1990’ın 4 Ocak günü Ahmet Doğan ve daha birkaç ruhunu satmış dönek Hak ve Özgürlük Hareketi’ni (DPS) kurduklarını ilan ederken, ülkemizde mazlumların direniş ruhunu oluşturan ve biçimlendiren Bulgaristan Tüklerinin ve hak ve özgürlük, adalet ve demokrasi, insan ve azınlık hakları için zulüm yıllarında mücadeleye katılan tüm kardeşlerimizin, 1 500 000 (bir buçuk milyon) Türk savaşçının manevi birikimini, mücadele ruhunu, Türk kimliğini, umudunu, beklentilerini, aydın geleceğini neden ve kimin emriyle çaldıkları itiraf etmelidirler. Bulgaristan’da Müslüman Türk Kimliği ve azınlığı olduğu gerçeğini 1991 Anayasasına neden işletmediklerini açıklamalıdırlar. Doğan, Bulgaristan tarihinde eşi olmayan, olağanüstü utanç verici bir olay olan, Bulgaristan’da yaşayan Türklerin ve Müslümanların insan hakları ve azınlık hakları davasını sattığını itiraf etmelidir. Öncelikli olarak  kendisine kin besleyen ve hayalleri suya düşmüş olanlardan değil, hepimizden ÇOOOOK BÜYÜK BİR ÖZÜR dilemek zorundadır. Bunu neden yaptığını, bizi, Türk kimliğimizi kaça sattığını resmen bildirmelidir. Haklı direniş dalgamızı kırmakla, ezilmiş insanlarımıza yalan söylemekle, onları aldatmakla, aydınlarımıza tuzak kurmakla ne elde ettiğini tek tek açıklamalıdır.  Bulgaristan Türklerinin yasal insan ve azınlık  hakları, kültürel azınlık hakları uğruna verdiği mücadelenin yolunu kesmek için planları kimin hazırladığını, aşamalı  hedefleri, mali kaynakları, kullanılan baskı ve terör yöntem ve  güçlerini, kurulan oyunları, zulmün tırmandırılmasını, görev yüklenen Kasim Dal, Lütfi Mestan, Mustafa Karadayı  gibi elemanları kimin seçtiğini, her birinin Türklere karşı hainlik yaparken ne istediğini ve ne üzerinde anlaştığınızı, hangi şartlarla görev aldıklarını vs vs birer birer açıklamak zorundasınız.

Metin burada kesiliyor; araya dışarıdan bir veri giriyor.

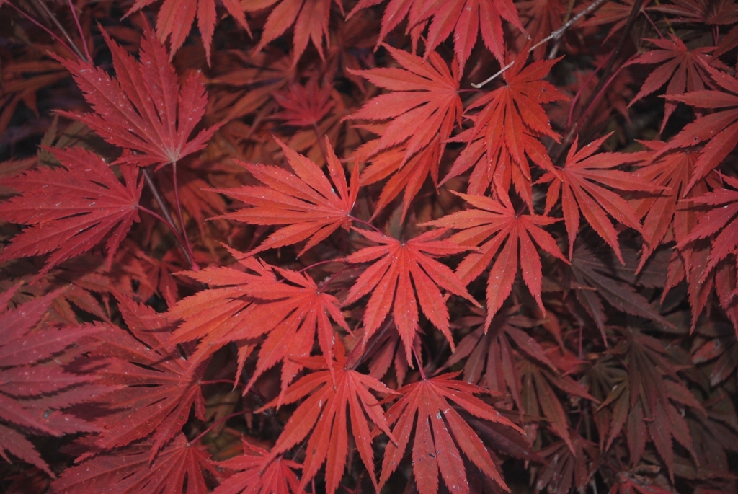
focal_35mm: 78
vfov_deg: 17.5
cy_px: 247
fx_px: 1601
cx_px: 369
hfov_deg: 26.0
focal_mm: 52
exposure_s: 1/60
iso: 200
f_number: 5.6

HÖH-DPS hareketinin sözde okumaya gönderdiği gençlerin yurda geri dönmelerini nasıl ve neden engellediğinizi, sinsi hedeflerinizi, caydırma yöntemlerinizi, Bulgaristan Türklerinin işsiz, aç, yoksul ve cahil bırakılarak gurbetçiliğe zorlayarak neyi hedeflediğinizi tek tek açıklamak zorundasınız. Perde düştü. Oyun bitti. Zaman hesap verme zamanıdır.

İki:

HÖH yönetimi ile gizli polis (DS) ve Sosyalist Parti (BSP) arasında geçerli gizli işbirliği, dayanışma ve yardımlaşma antlaşmaları hemen kasalardan çıkarılmalı ve açıklanmalıdır.  Anlaşmalar, ekleri ve emirlerin hepsi yayınlanmalıdır.  Çalıştırdığınız ve hepimizi sıkıştıran parti içi gizli örgütün yapısı ve mali kaynakları mutlaka açıklanarak zulme son verilmeli, örgüt lav edilmelidir.  Bulgaristanlı Türkleri ve Türklüğü yok etme planı, Türk maneviyatını imha programı, arasız uygulanan Bulgaristan Türklerini Türkiye’deki yakınlarından koparma taktik ve stratejisi  bütün ayrıntılarıyla herkese ortaya konmalıdır.  HÖH’ün kadrolarını, milletvekili ve politik yönetim elemanlarını şartlandıran eğim programı, ihanetin yönetimi, finans kaynakları vs. açıklanmalıdır.  Hainlik kurslarını bitirenlerin isimleri, soyadları ve örgütsel yapı  hemen açıklanmalıdır. Kurulan hain tuzakları, uzak ve kısa vadeli hedeflere birer birer işaret edilmelidir. Bunlar halka duyurulmadan özür asla kabul edilemez, geçerli sayılamaz.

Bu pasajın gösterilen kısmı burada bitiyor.